Deixe-me dizer-lhe que o seu comentário peca por ser demasiado misterioso. Não faço a menor ideia a que “certo ramo de flores” se refere. E não me consta que no texto se possa ler algures que falta coragem aos que trabalham no Cidade de Tomar.
Se bem percebi, o que na crónica inicial se insinua é que o senhor diretor do jornal faria melhor se criticasse os vícios e outras manias dos tomarenses, em vez de se atirar ao governo central como gato a bofe.
E eu também considero que faria melhor porque, em muitos casos sem disso se dar conta, os tomarenses em geral (com muitas exceções, naturalmente) amam tanto a sua terra que acabam por ser os seus piores inimigos. Praticam inadvertidamente o chamado “abraço do urso” que, como geralmente não se sabe, mata abraçando a vítima.
Grande Lisboa e o Grande Porto crescem em eleitores, o que faz crescer o investimento publico. No interior acontece o contrário. Depois veio a troika, e mais recentemente as cativaçoes e o congelamento do investimento publico. Se calhar não vale muito reclamar. Até porque podemos sofrer represálias…

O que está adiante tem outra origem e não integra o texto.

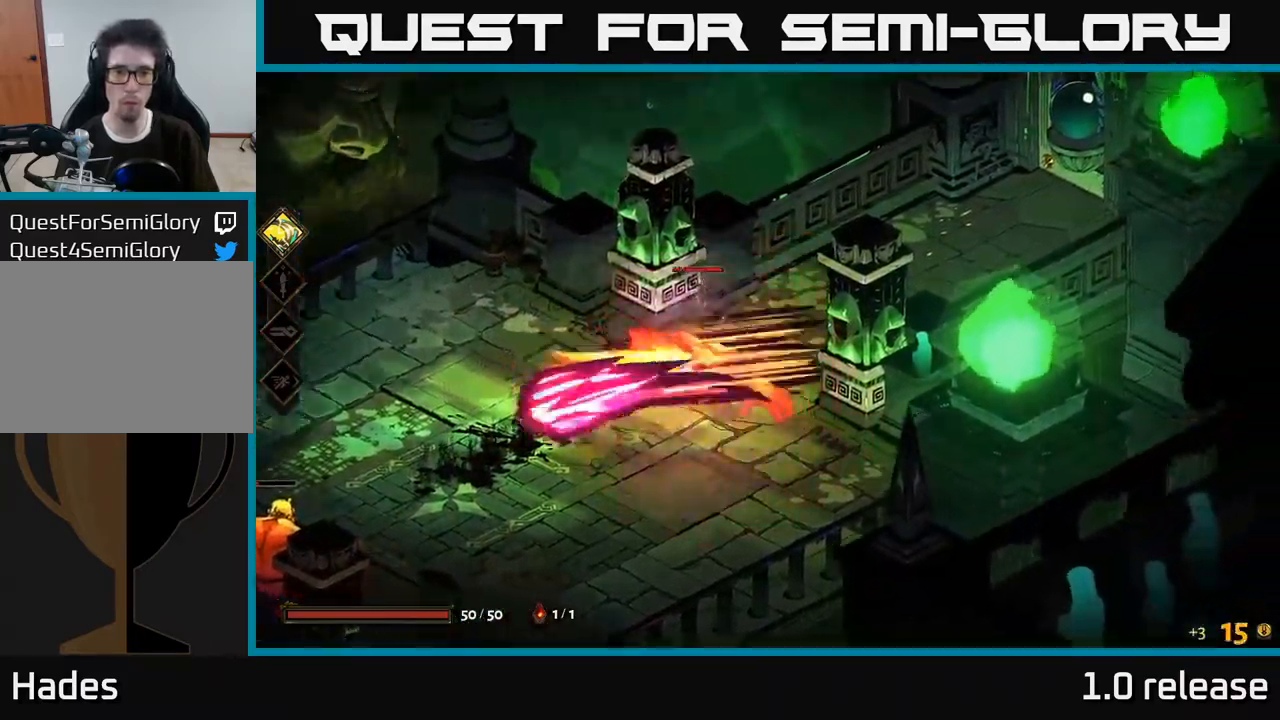
{"buttons": ["X"], "left_stick": "left", "right_stick": "center", "events": [[67, "A", "up"], [184, "left_stick", "left"]]}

Tem razão Jorge. “Se calhar não vale muito reclamar. Até porque podemos sofrer represálias.” Por isso eu nunca reclamo. Limito-me a alinhar factos. Neste momento, por exemplo, tenho muita dificuldade em entender que a câmara disponha de 400 mil euros para os Tabuleiros, mas esteja à espera de um programa europeu que faculte fundos para reparar a cobertura da biblioteca municipal, onde chove. Foi o que afirmou o senhor vicepresidente da autarquia..
Também me faz espécie que, com tais formas de gestão dos dinheiros públicos, (há para festas e outros eventos; falta para obras indispensáveis e urgentes), os senhores eleitos tenham ficado muito ofendidos quando aquele dirigente europeu, ministro das finanças da Holanda e antecessor de Centeno no ECOFIN, afirmou que muito do dinheiro da Europa que vinha para os países do sul (Portugal, Espanha, Grécia Itália, Chipre e Malta) era mal gasto, com “meninas, vinho e divertimentos”.
Porque será que ficam sempre tão chocados com a verdade?